# [Your assignment]
Repeat the data as given. Images do not go in the copy.

----------

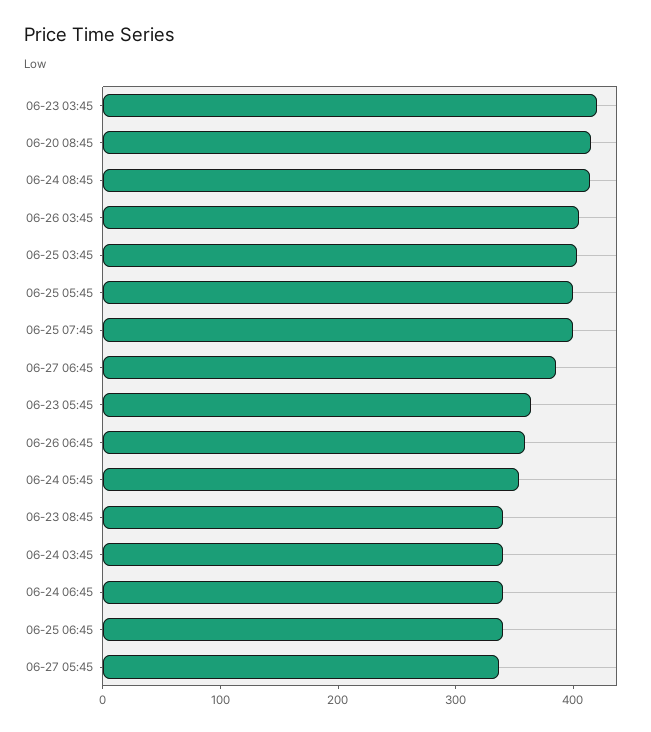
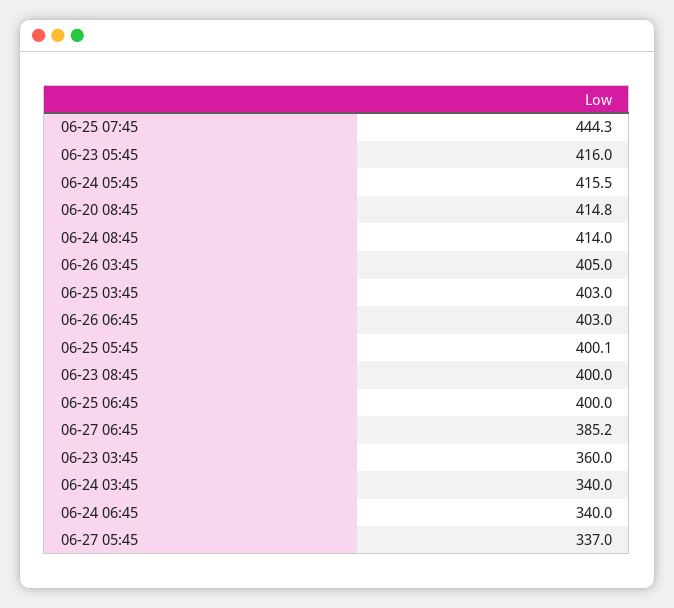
06-23 03:45: 420 -> 360
06-25 07:45: 400 -> 444.3
06-23 05:45: 360 -> 416
06-26 06:45: 360 -> 403
06-24 05:45: 360 -> 415.5
06-23 08:45: 340 -> 400
06-25 06:45: 340 -> 400

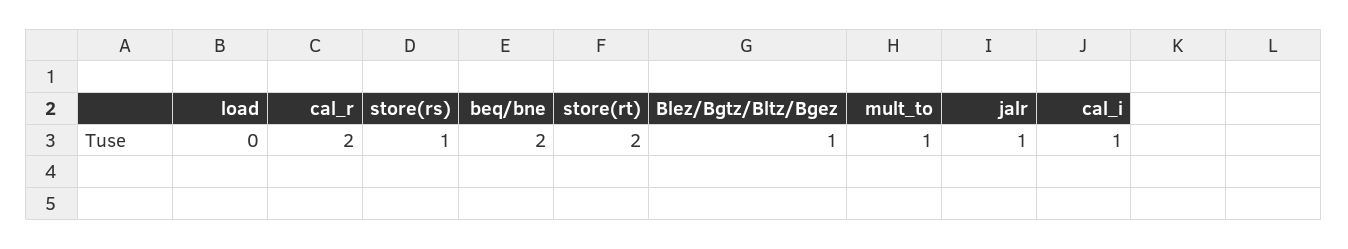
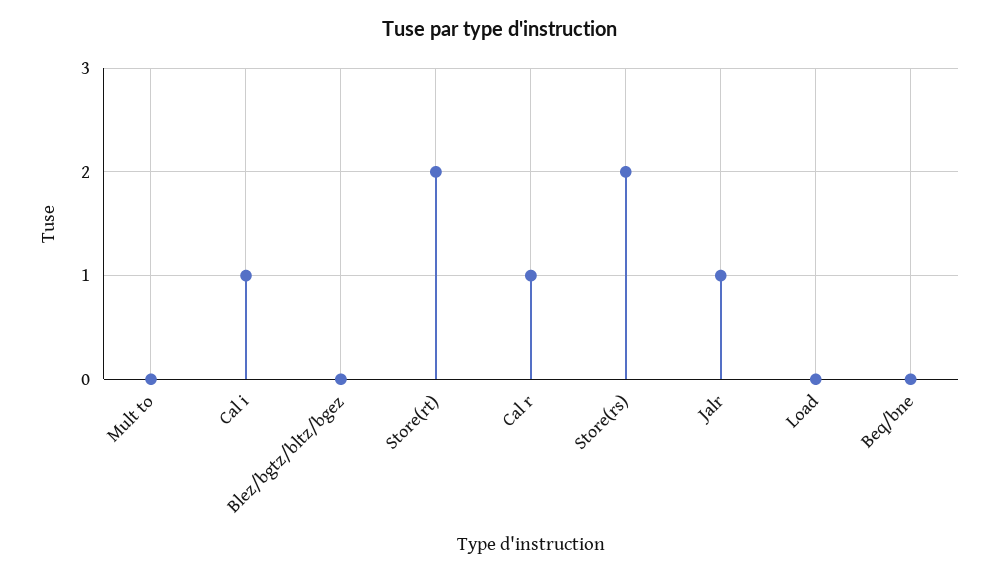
cal_r: 2 -> 1
store(rs): 1 -> 2
beq/bne: 2 -> 0
Blez/Bgtz/Bltz/Bgez: 1 -> 0
mult_to: 1 -> 0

----------

# [Written answer]
06-23 03:45: 420 -> 360
06-25 07:45: 400 -> 444.3
06-23 05:45: 360 -> 416
06-26 06:45: 360 -> 403
06-24 05:45: 360 -> 415.5
06-23 08:45: 340 -> 400
06-25 06:45: 340 -> 400

cal_r: 2 -> 1
store(rs): 1 -> 2
beq/bne: 2 -> 0
Blez/Bgtz/Bltz/Bgez: 1 -> 0
mult_to: 1 -> 0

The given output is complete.